▸ **WORK INSTRUCTION**
Repeat all the data exactly, and where a record holds a picture, leave that picture out.

Transcribed page contents
----------
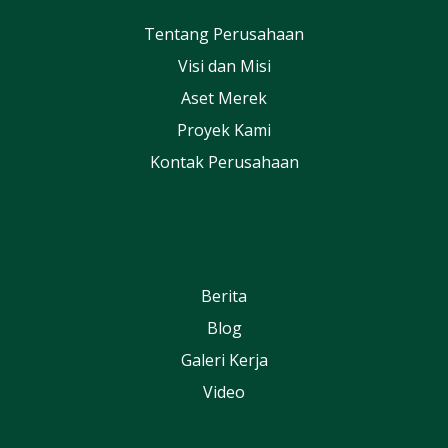
Tentang Perusahaan
Visi dan Misi
Aset Merek
Proyek Kami
Kontak Perusahaan
Berita
Blog
Galeri Kerja
Video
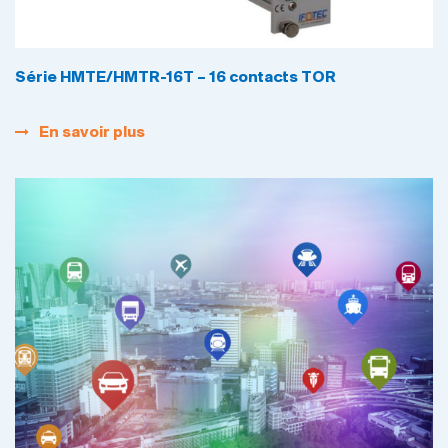
Série HMTE/HMTR-16T – 16 contacts TOR
En savoir plus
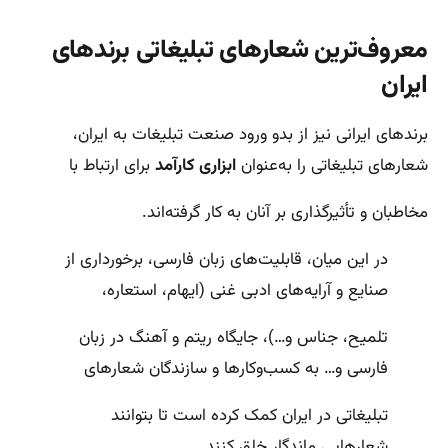
معروف‌ترین شعارهای تبلیغاتی برندهای
ایران
برندهای ایرانی نیز از بدو ورود صنعت تبلیغات به ایران،
شعارهای تبلیغاتی را به‌عنوان
ابزاری کارآمد
برای ارتباط با
مخاطبان و تأثیرگذاری بر آنان به کار گرفته‌اند.
در این میان، قابلیت‌های زبان فارسی، برخورداری از
صنایع و آرایه‌های ادبی غنی (ایهام، استعاره،
تلمیح، جناس و…)، جایگاه ریتم و آهنگ در زبان
فارسی و… به کسب‌وکارها و سازندگان شعارهای
تبلیغاتی در ایران کمک کرده‌ است تا بتوانند
شعارهایی ماندگار خلق کنند.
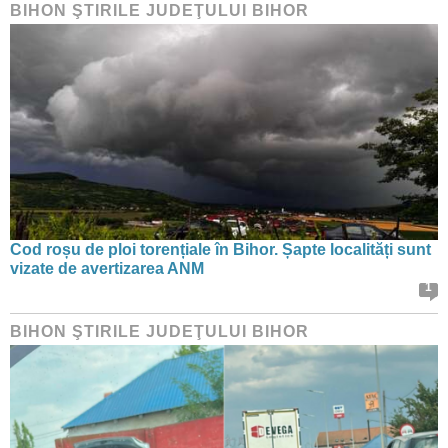
BIHON ŞTIRILE JUDEŢULUI BIHOR
Cod roșu de ploi torențiale în Bihor. Șapte localități sunt
vizate de avertizarea ANM
1
BIHON ŞTIRILE JUDEŢULUI BIHOR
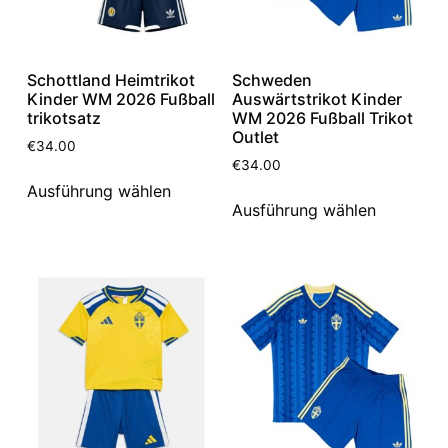
Schottland Heimtrikot
Schweden
Kinder WM 2026 Fußball
Auswärtstrikot Kinder
trikotsatz
WM 2026 Fußball Trikot
Outlet
€
34.00
€
34.00
Ausführung wählen
Ausführung wählen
----------
▸ **RESULT OF THIS EXERCISE**
Tentang Perusahaan
Visi dan Misi
Aset Merek
Proyek Kami
Kontak Perusahaan
Berita
Blog
Galeri Kerja
Video
Série HMTE/HMTR-16T – 16 contacts TOR
En savoir plus
معروف‌ترین شعارهای تبلیغاتی برندهای
ایران
برندهای ایرانی نیز از بدو ورود صنعت تبلیغات به ایران،
شعارهای تبلیغاتی را به‌عنوان
ابزاری کارآمد
برای ارتباط با
مخاطبان و تأثیرگذاری بر آنان به کار گرفته‌اند.
در این میان، قابلیت‌های زبان فارسی، برخورداری از
صنایع و آرایه‌های ادبی غنی (ایهام، استعاره،
تلمیح، جناس و…)، جایگاه ریتم و آهنگ در زبان
فارسی و… به کسب‌وکارها و سازندگان شعارهای
تبلیغاتی در ایران کمک کرده‌ است تا بتوانند
شعارهایی ماندگار خلق کنند.
BIHON ŞTIRILE JUDEŢULUI BIHOR
Cod roșu de ploi torențiale în Bihor. Șapte localități sunt
vizate de avertizarea ANM
1
BIHON ŞTIRILE JUDEŢULUI BIHOR
Schottland Heimtrikot
Schweden
Kinder WM 2026 Fußball
Auswärtstrikot Kinder
trikotsatz
WM 2026 Fußball Trikot
Outlet
€
34.00
€
34.00
Ausführung wählen
Ausführung wählen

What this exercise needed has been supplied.